Ces quatre comtés se trouvent tous dans le Kenya oriental, et Garissa est limitrophe de la Somalie.

Le cours traite des catastrophes qui découlent d’incidents terroristes et du grand nombre de victimes occasionnées dans la région. C’est au Garissa University College qu’a eu lieu l’épouvantable attaque terroriste perpétrée par al-Shebab en avril 2015, qui a fait près de 150 victimes et 79 blessés, pour la plupart étudiants.

Il est probable que la formation ne se limitera pas à l’Afrique de l’Est. Des représentants du Centre international Kofi Annan de formation au maintien de la paix (KAIPTC) à Accra ont rencontré les dirigeants de l’IPSTC et se sont montrés intéressés par la perspective d’offrir le programme en Afrique de l’Ouest.

SÉCURITÉ RÉGIONALE, AUTORITÉ CIVILE

Des initiatives telles que celle que le gouvernement japonais a financée aideront le Kenya à renforcer sa sécurité nationale en faisant mieux connaître les principes d’une réponse efficace aux catastrophes au niveau local. La sécurité des villes et des comtés contribue à la sécurité des nations. Et des nations en sécurité contribuent à renforcer la sécurité régionale, ce qui est un objectif important du programme.

Chaque nation dispose de ses propres capacités et façons de conduire ses affaires. Avec cette formation, toutefois, les meilleures pratiques standardisées peuvent être reproduites dans les pays de toute la région et faciliter la coopération des voisins régionaux si un incident particulier l’exige.

Luke Nandasava explique que si une catastrophe impliquait le Kenya et l’Ouganda, par exemple, il pourrait y avoir « un centre de commandement unifié à proximité de l’emplacement de l’incident, mais nous disposons d’un responsable kényan de la gestion des incidents et d’un autre responsable ougandais de la gestion des incidents, qui peuvent travailler ensemble, se mettre d’accord sur les objectifs qu’ils doivent atteindre et sur la voie à suivre ».

« Aussi, la manière dont ils vont mobiliser les ressources de différents pays suivra les procédures opérationnelles standard de leurs pays respectifs, mais ils peuvent être en mesure de se mobiliser et de coordonner leurs actions ensemble », fait-il valoir.

un soldat ougandais servant dans la Mission de l’Union africaine en Somalie garde le site où un avion-cargo Airbus A300-200F de la compagnie aérienne égyptienne Tristar Air s’est écrasé à la périphérie de Mogadiscio en octobre 2015. REUTERS

Une autre composante d’une gestion efficace des catastrophes, que les cours renforcent, est l’importance de la prévalence de l’autorité civile sur l’armée dans les réponses aux catastrophes. De telles questions peuvent représenter un défi au Kenya, observe Nandasava. Le SCI rassemble tous les intervenants — policiers, militaires et civils — et les laisse examiner et comprendre les responsabilités de chacun. Le Kenya dispose également d’un « protocole pour les incidents entraînant des pertes massives », qui stipule quel organisme doit prendre la tête des opérations lorsqu’une catastrophe frappe.
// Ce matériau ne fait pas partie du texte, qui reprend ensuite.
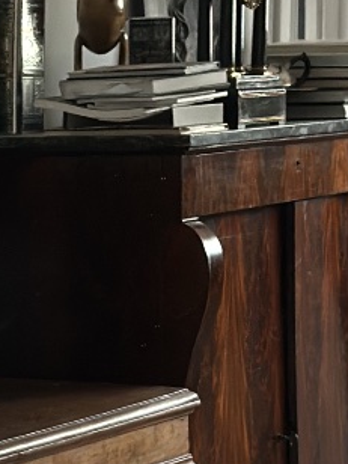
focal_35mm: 187
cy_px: 328
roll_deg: -1.0
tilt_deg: -5.2
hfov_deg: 7.9
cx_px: 200
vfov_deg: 10.6
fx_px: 2507
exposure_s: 1/60
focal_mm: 6.86
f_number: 1.78
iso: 320
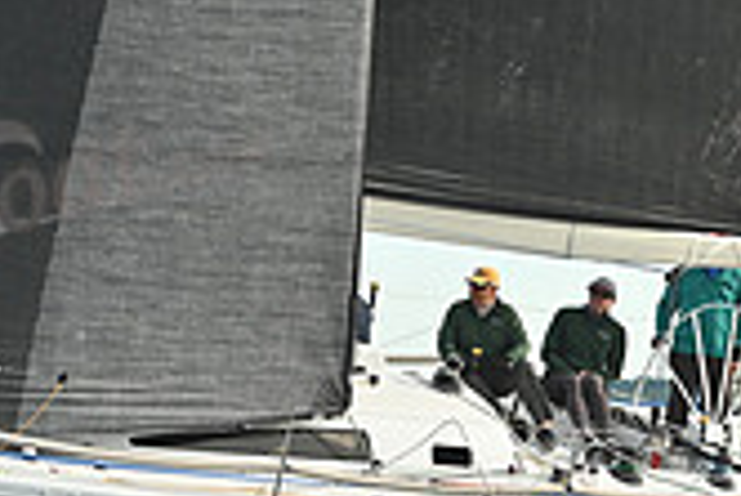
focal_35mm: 244
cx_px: 504
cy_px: 382
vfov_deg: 5.6
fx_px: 5027
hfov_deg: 8.4
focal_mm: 70
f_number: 5
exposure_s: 1/1000
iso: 320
Au Kenya, si un incident exige une opération de recherche et de sauvetage, la Croix Rouge s’en charge, précise Luke Nandasava. Un responsable de la Croix Rouge confiera à la police et à l’armée la conduite des opérations. Ceci va à l’encontre de la tendance de l’armée à prendre les commandes.

« Par ailleurs, des enseignements ont été tirés de l’incident qu’a constitué l’attaque terroriste au Westgate, à Nairobi, où nous avons eu beaucoup de problèmes du point de vue de la coordination des organismes de sécurité», regrette Luke Nandasava. « Toutefois, de nos jours, lorsqu’un incident survient, nous savons qu’il y aura une organisation spécifique qui prendra les rênes, et que toutes les autres organisations qui répondront à cette catastrophe pourront se placer sous l’autorité de cette personne ».

Luke Nandasava affirme qu’à l’avenir, la diffusion des principes et pratiques des cours au niveau des communautés sera indispensable pour combler les lacunes constatées dans les capacités de gestion des catastrophes.

« Nous nous efforçons de faire mieux comprendre aux populations qu’il n’est pas toujours nécessaire de s’en remettre à l’armée pour qu’elle apporte des solutions », ajoute-t-il. « L’armée ne vient qu’à titre d’appui matériel dans la gestion d’une catastrophe, mais ce sont en réalité les composantes civile et policière qui sont responsables de la réponse à la catastrophe ».